Alguns espíritos sensíveis escandalizaram-se com o facto de António Costa ter considerado “repugnante” o comentário do ministro das Finanças holandês sobre a dívida espanhola. E alguns, por cá, apenas porque não gostam do primeiro-ministro que temos, logo avançaram que Costa teria sido “pouco diplomático” e que isso, a prazo, poderia vir ter consequências negativas para os interesses do país.
As relações entre os Estados obedecem a um conjunto não escrito de regras que se destinam a preservar um terreno último de entendimento, por forma a manter abertos canais de contacto, muito importantes em tempos de divergência e até de conflitualidade aberta. Os diplomatas são aliás treinados para servirem como última linha de defesa desse diálogo. Os políticos, sendo os primeiros a dever estar atentos aos interesses dos países que lhe cabe representar, devem ser particularmente atentos à preservação desses canais. Pelo que, nas intervenções que fazem, devem ter sempre o sentido da medida.
Há uns tempos, como alguns recordarão, um ministro holandês das Finanças, de nome impronunciável, fez no Parlamento Europeu algumas considerações preconceituosas sobre os países do sul da Europa.
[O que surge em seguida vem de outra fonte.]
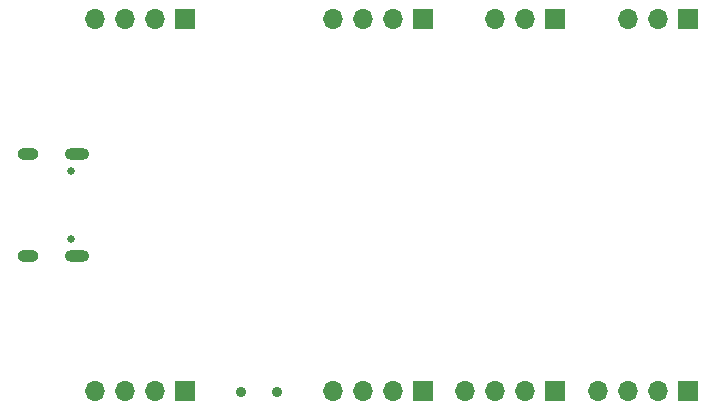
<source format=gbr>
%TF.GenerationSoftware,KiCad,Pcbnew,8.0.5*%
%TF.CreationDate,2024-12-16T02:16:42+02:00*%
%TF.ProjectId,TheXeric,54686558-6572-4696-932e-6b696361645f,1.0*%
%TF.SameCoordinates,Original*%
%TF.FileFunction,Soldermask,Bot*%
%TF.FilePolarity,Negative*%
%FSLAX46Y46*%
G04 Gerber Fmt 4.6, Leading zero omitted, Abs format (unit mm)*
G04 Created by KiCad (PCBNEW 8.0.5) date 2024-12-16 02:16:42*
%MOMM*%
%LPD*%
G01*
G04 APERTURE LIST*
%ADD10R,1.700000X1.700000*%
%ADD11O,1.700000X1.700000*%
%ADD12C,0.650000*%
%ADD13O,2.100000X1.000000*%
%ADD14O,1.800000X1.000000*%
%ADD15C,0.900000*%
G04 APERTURE END LIST*
D10*
%TO.C,J3*%
X125410000Y-110340000D03*
D11*
X122870000Y-110340000D03*
X120330000Y-110340000D03*
X117790000Y-110340000D03*
%TD*%
D10*
%TO.C,J9*%
X156760000Y-78860000D03*
D11*
X154220000Y-78860000D03*
X151680000Y-78860000D03*
%TD*%
D10*
%TO.C,J4*%
X167990000Y-78860000D03*
D11*
X165450000Y-78860000D03*
X162910000Y-78860000D03*
%TD*%
D10*
%TO.C,J8*%
X145510000Y-78860000D03*
D11*
X142970000Y-78860000D03*
X140430000Y-78860000D03*
X137890000Y-78860000D03*
%TD*%
D12*
%TO.C,J1*%
X115755000Y-91710000D03*
X115755000Y-97490000D03*
D13*
X116255000Y-90280000D03*
D14*
X112075000Y-90280000D03*
D13*
X116255000Y-98920000D03*
D14*
X112075000Y-98920000D03*
%TD*%
D10*
%TO.C,J6*%
X145510000Y-110340000D03*
D11*
X142970000Y-110340000D03*
X140430000Y-110340000D03*
X137890000Y-110340000D03*
%TD*%
D10*
%TO.C,J2*%
X125410000Y-78860000D03*
D11*
X122870000Y-78860000D03*
X120330000Y-78860000D03*
X117790000Y-78860000D03*
%TD*%
D10*
%TO.C,J7*%
X156760000Y-110340000D03*
D11*
X154220000Y-110340000D03*
X151680000Y-110340000D03*
X149140000Y-110340000D03*
%TD*%
D10*
%TO.C,J5*%
X167990000Y-110340000D03*
D11*
X165450000Y-110340000D03*
X162910000Y-110340000D03*
X160370000Y-110340000D03*
%TD*%
D15*
%TO.C,SW1*%
X130160000Y-110370000D03*
X133160000Y-110370000D03*
%TD*%
M02*

</source>
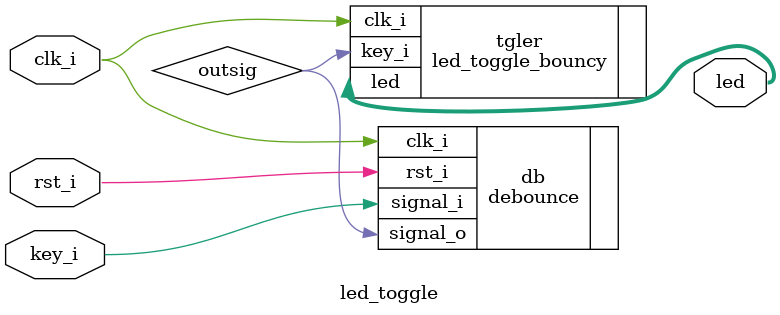
<source format=v>
`timescale 1us/1us


`include "led_toggle_bouncy.v"
`include "debounce.v"

module led_toggle (
  input wire rst_i,
  input wire clk_i,
  input wire key_i,
  output wire [5:0] led
);
parameter STABLE_PERIOD = 50;

wire outsig;

debounce #(.STABLE_PERIOD(STABLE_PERIOD)) db(
  .rst_i(rst_i),
  .clk_i(clk_i),
  .signal_i(key_i),
  .signal_o(outsig)
);

led_toggle_bouncy tgler(
  .clk_i(clk_i),
  .key_i(outsig),
  .led(led)
);

endmodule

</source>
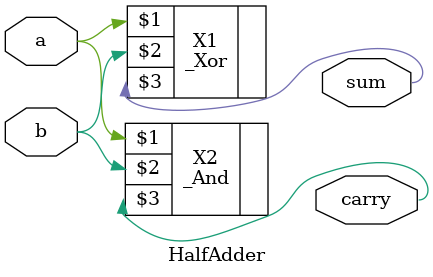
<source format=v>
`timescale 1ns / 1ps
module HalfAdder(input a,b, 
    output sum,carry);
    _Xor X1(a,b,sum);
    _And X2(a,b,carry);
endmodule
</source>
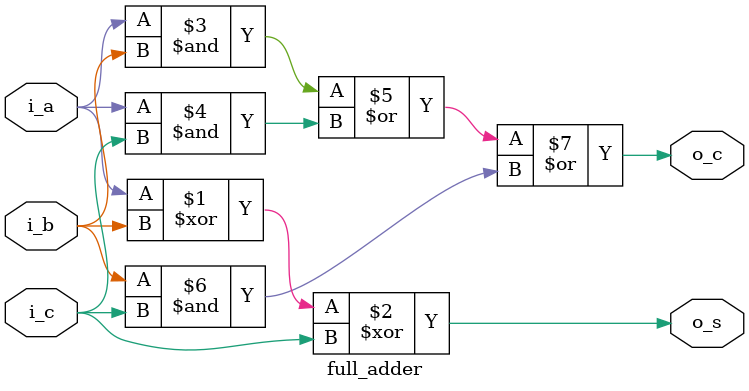
<source format=v>
module full_adder(
    input   i_a,
    input   i_b,
    input   i_c,
    
    output  o_s,
    output  o_c
);

assign o_s = i_a ^ i_b ^ i_c;
assign o_c = (i_a & i_b) | (i_a & i_c) | (i_b & i_c);

endmodule

</source>
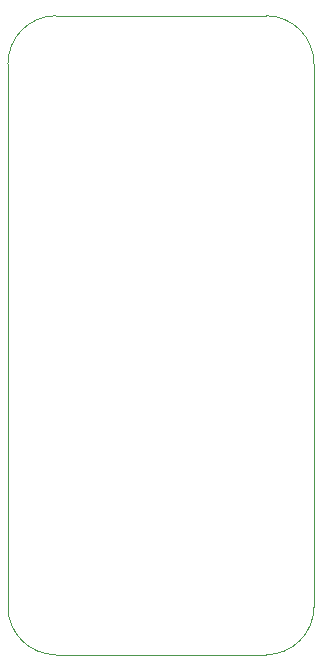
<source format=gbr>
G04 #@! TF.GenerationSoftware,KiCad,Pcbnew,(5.1.6)-1*
G04 #@! TF.CreationDate,2021-01-24T21:52:35-08:00*
G04 #@! TF.ProjectId,infrared_remote,696e6672-6172-4656-945f-72656d6f7465,rev?*
G04 #@! TF.SameCoordinates,Original*
G04 #@! TF.FileFunction,Profile,NP*
%FSLAX46Y46*%
G04 Gerber Fmt 4.6, Leading zero omitted, Abs format (unit mm)*
G04 Created by KiCad (PCBNEW (5.1.6)-1) date 2021-01-24 21:52:35*
%MOMM*%
%LPD*%
G01*
G04 APERTURE LIST*
G04 #@! TA.AperFunction,Profile*
%ADD10C,0.050000*%
G04 #@! TD*
G04 APERTURE END LIST*
D10*
X82804000Y-41656000D02*
X82804000Y-87630000D01*
X108712000Y-87630000D02*
X108712000Y-41656000D01*
X108712000Y-87630000D02*
G75*
G02*
X104648000Y-91694000I-4064000J0D01*
G01*
X86868000Y-91694000D02*
G75*
G02*
X82804000Y-87630000I0J4064000D01*
G01*
X104648000Y-91694000D02*
X86868000Y-91694000D01*
X82804000Y-41656000D02*
G75*
G02*
X86868000Y-37592000I4064000J0D01*
G01*
X104648000Y-37592000D02*
G75*
G02*
X108712000Y-41656000I0J-4064000D01*
G01*
X86868000Y-37592000D02*
X104648000Y-37592000D01*
M02*

</source>
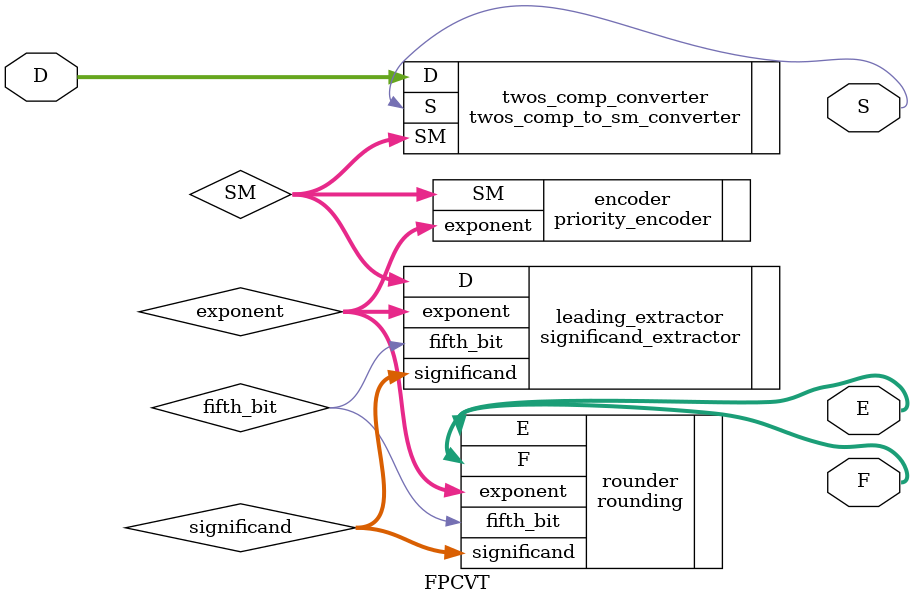
<source format=v>
`timescale 1ns / 1ps
`default_nettype none
module FPCVT(
    input wire [11:0] D,
    output wire [3:0]  F,
    output wire [2:0]  E,
    output wire        S
    );

    
    wire [11:0] SM;
    wire [2:0] exponent;
    wire [3:0] significand;
    wire fifth_bit;

	twos_comp_to_sm_converter twos_comp_converter (
		.D(D), 
		.S(S), 
		.SM(SM)
	);

   priority_encoder encoder (
			 .SM(SM), 
			 .exponent(exponent)
			 );
         
	significand_extractor leading_extractor (
		.D(SM), 
		.exponent(exponent), 
		.significand(significand), 
		.fifth_bit(fifth_bit)
	);
   
   rounding rounder (
		 .exponent(exponent), 
		 .significand(significand), 
		 .fifth_bit(fifth_bit), 
		 .E(E), 
		 .F(F)
		 );

endmodule

</source>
Agora, um seu sucessor, foi no mesmo sentido, desta vez cumulando, ao preconceito, uma imensa falta de sensibilidade, perante a situação trágica que a Espanha atravessa.
Como nota pessoal, não é nada que me espante, vindo de alguma gente da Holanda, que agora quer ser chamada apenas “Países Baixos” - e, às vezes, como o foi neste caso, até merece ser qualificada assim, embora não sei se a tradução em holandês do que isto por cá pode significar será entendida na Haia.
António Costa é um político com grande traquejo, nomeadamente internacional. Ao dizer o que disse, sei que mediu bem as palavras. Mais do que isso: sabia que estava a traduzir a forma de sentir, não apenas de muitos dos seus compatriotas, mas igualmente de muitos outros europeus, que não estão dispostos a conviver com a impunidade de um discurso marcado pela frieza cruel de um calvinismo cínico. Quem não se sente, não é filho de boa gente e, nós, portugueses, somos. A frontalidade é também uma das armas da diplomacia.
Fez assim muito bem António Costa ao considerar “repugnantes” as declarações do ministro holandês. Porque o foram. E espero que o embaixador dos Países Baixos em Lisboa, meu vizinho de bairro, diga à sua capital que o país que tão generosamente o acolhe no seu seio partilhou visivelmente a indignação do seu primeiro-ministro.
Nos últimos anos, aprendi muito mais sobre a Holanda do que aquilo que já sabia do contacto profissional com muitos diplomatas holandeses, com que a vida me fez cruzar. Um excelente escritor transmontano com muitos anos daquele país, Rentes de Carvalho, explicou-o bem em alguns dos seus livros. Por tudo o que sei, e sei alguma coisa, a Holanda merece melhor do que esse senhor que transitoriamente lhe trata das contas. E merece que lhe respondam à letra, como António Costa fez.